Data centre electricity demand is now a strategic issue across Europe. Colocation and cloud facilities need long-term power certainty, while customers are asking more detailed questions about the energy behind hosted infrastructure. Owned generation cannot replace the grid, balancing markets, or wider procurement, but it can give an operator firmer control over part of its renewable supply.

Aruba says the new plants were selected against industrial criteria including continuity of water resources, existing river infrastructure, upstream flow regulation, and geographic diversification. Those details are more useful than broad renewable claims because hydroelectric value depends on hydrology, asset condition, seasonal production, and grid integration.

The company has made other energy investments in Italy, including additional hydro capacity and photovoltaic installations at its data centre campuses. It has also referred to free cooling and direct-to-chip liquid cooling as part of its efficiency strategy, bringing the power story closer to the mechanical and operational design of its facilities.

Owned energy sharpens the sustainability test

The connection between power production and data centre operation is becoming more explicit across Europe.
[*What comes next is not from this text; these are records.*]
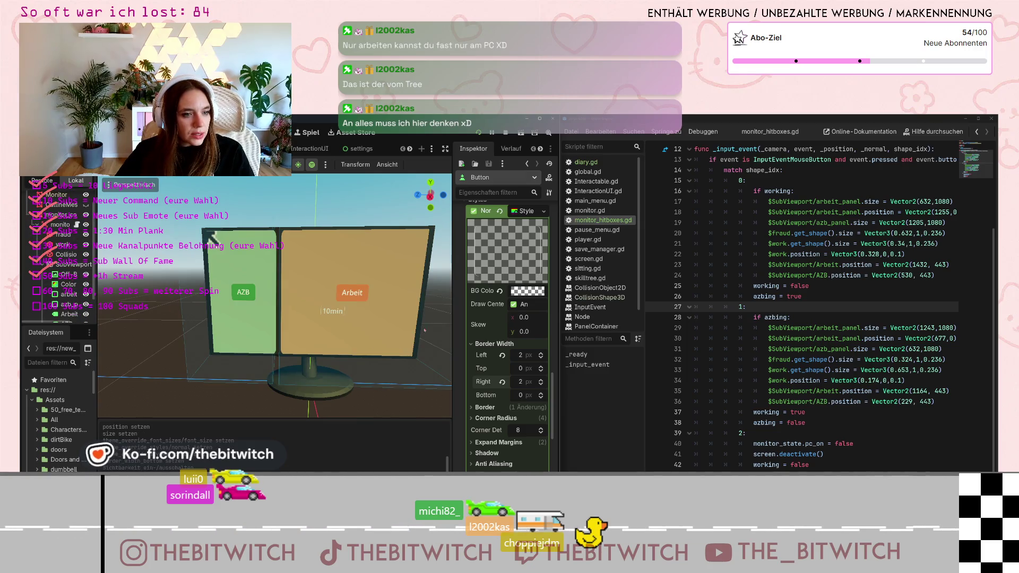
scroll(359, 316, "up", 3)
scroll(360, 316, "down", 5)
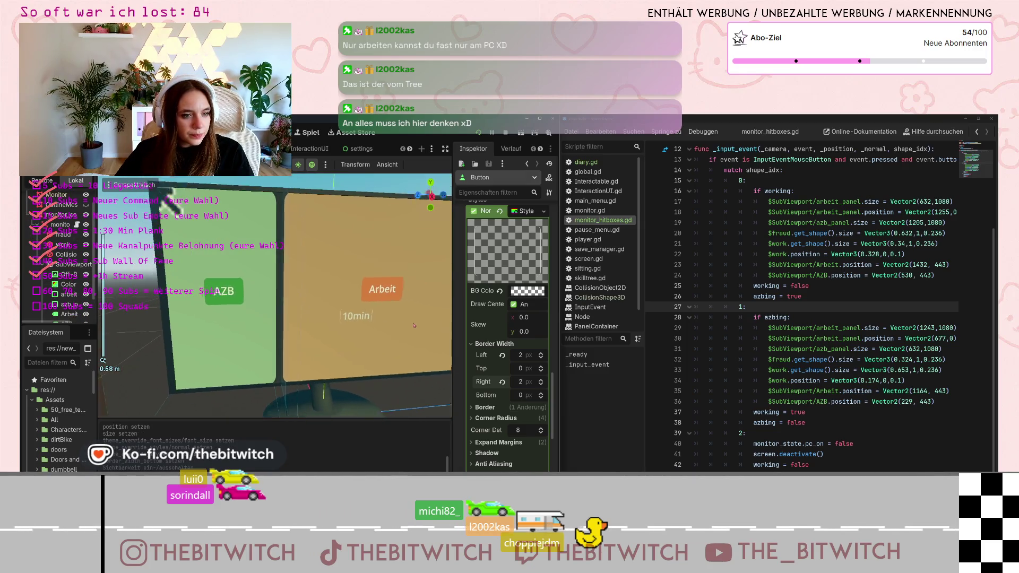
mouse_move(415, 325)
left_mouse_down()
mouse_move(407, 332)
mouse_move(395, 318)
left_mouse_up()
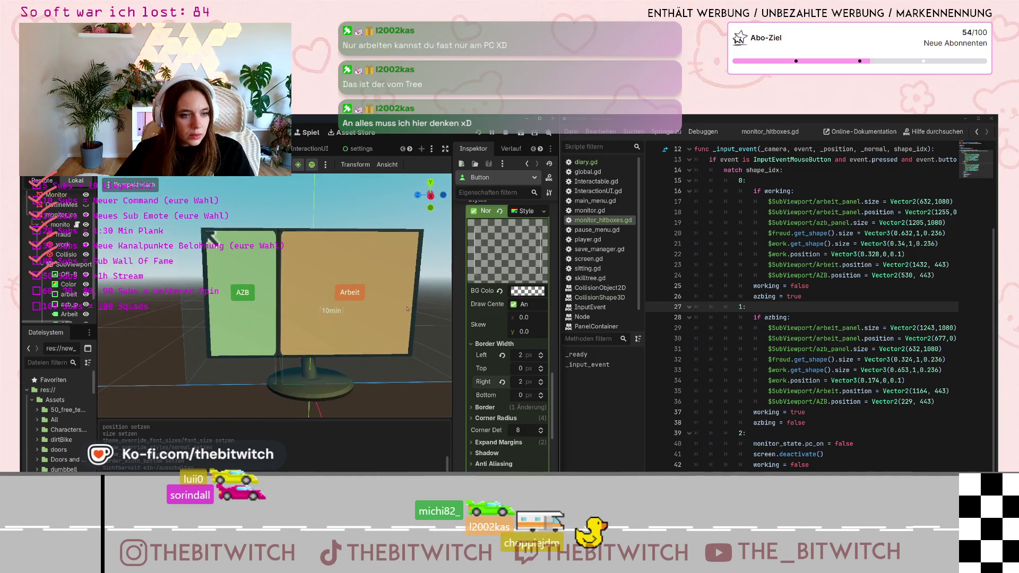
scroll(478, 329, "up", 5)
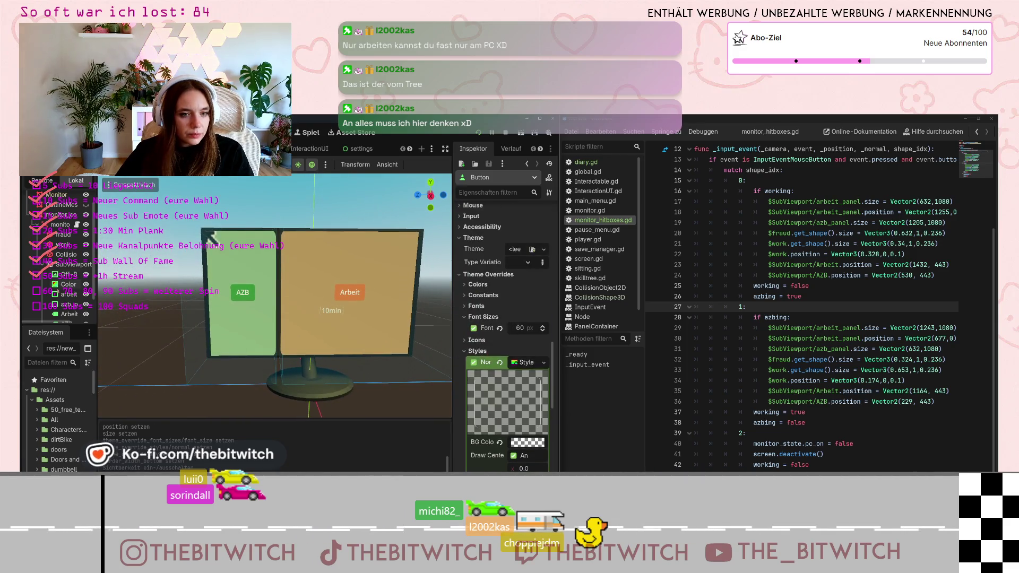
scroll(64, 250, "down", 2)
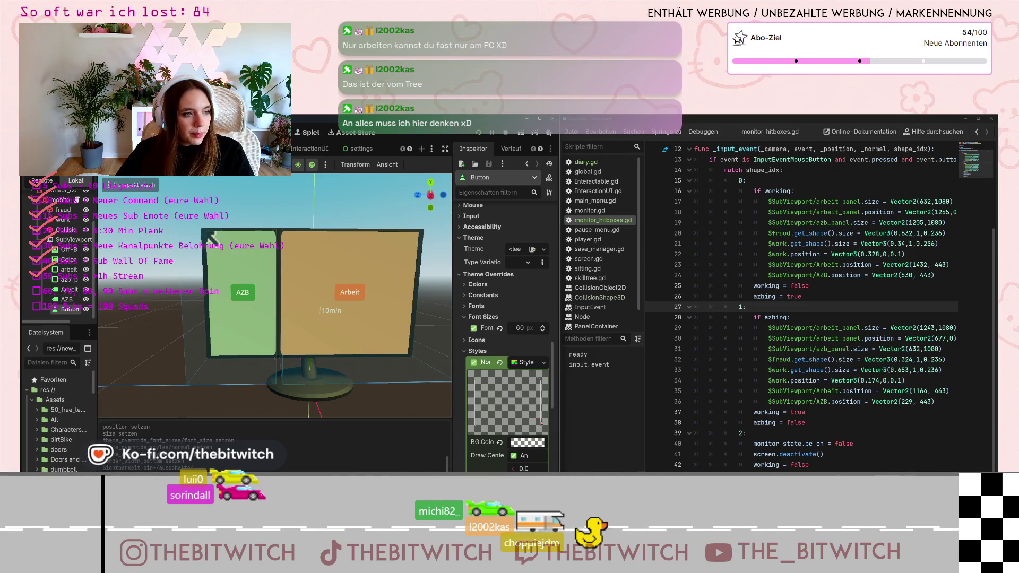
scroll(530, 414, "down", 10)
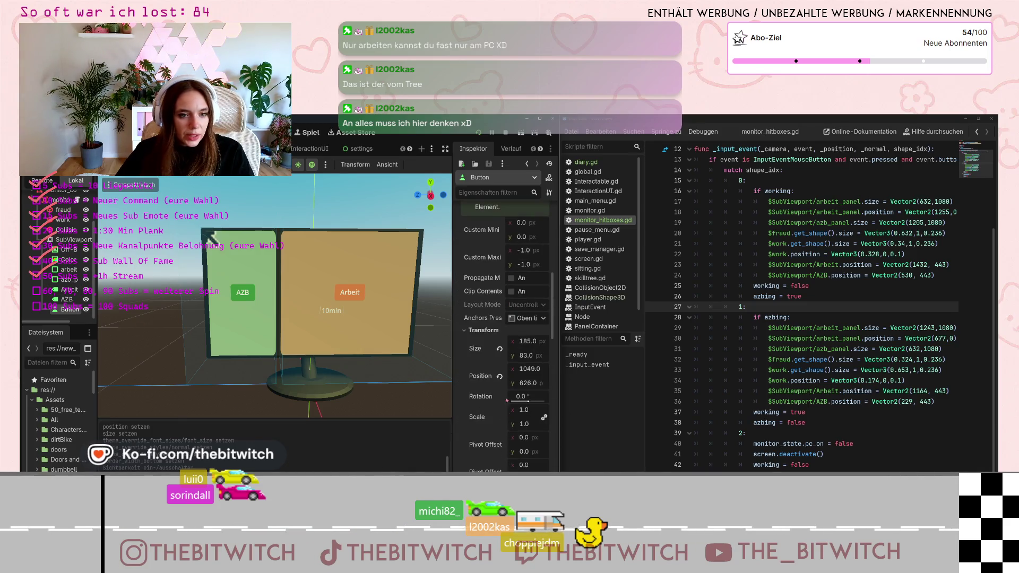
Set the 10min button's Position to x 959 and y 653.
left_click(528, 369)
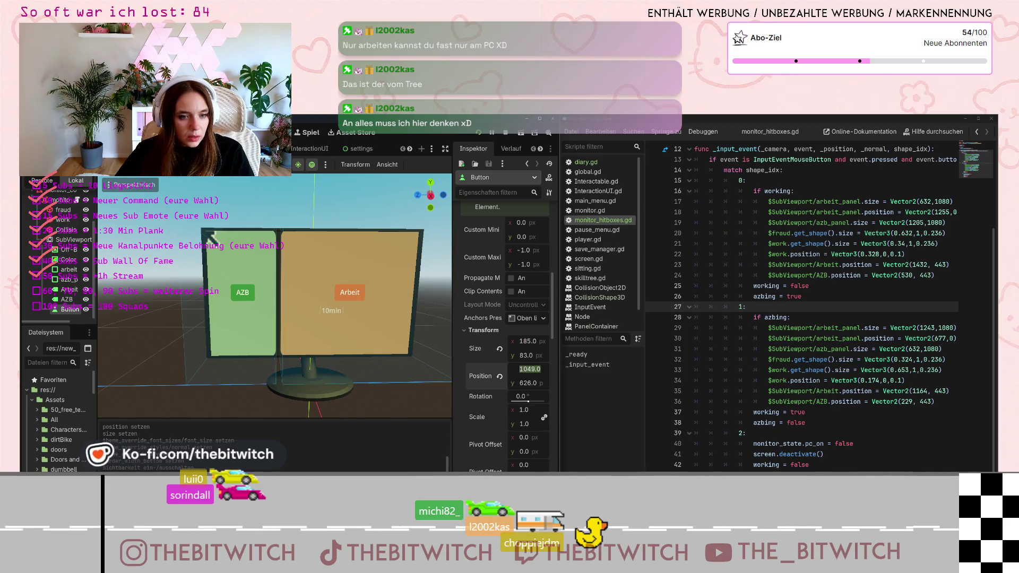
type("1048")
key("Return")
Large campus developers are competing for grid capacity, while operators with existing facilities are trying to reduce exposure to power price volatility, carbon accounting risk, and customer scrutiny of renewable claims.

Aruba’s hydro portfolio is modest against the electricity requirements of very large hyperscale campuses, but the model is concrete. Direct generation can support electricity matching, reduce some procurement risk, and give customers a clearer account of where part of the operator’s electricity comes from.

It also raises the standard for environmental claims. Annual renewable matching alone is increasingly exposed to questions around additionality, timing, location, and grid impact. Owned assets do not answer every question, but they provide tangible infrastructure rather than only certificates or contractual language.

Italy is likely to see more of this power-led thinking as cloud, AI, and colocation demand grows. Sites with access to electricity, grid infrastructure, cooling options, and planning support will carry a premium. Operators able to demonstrate a credible energy strategy will be better placed than those relying on procurement claims after the facility is already committed.

For Aruba, the measurable elements are the strongest part of the story: 10GWh of additional annual hydro generation, 11 owned plants, 11.6MW of installed capacity, and a diversified portfolio across four Italian regions. Those figures do not remove the need for efficient facilities or wider grid participation, but they make the operator’s energy position more physical and more auditable.

As AI-ready infrastructure pushes rack densities higher, power strategy will become harder to separate from commercial growth. Aruba’s Piedmont deal shows one route: own more of the generation behind the data centre estate, and make the electricity story less dependent on paper procurement alone.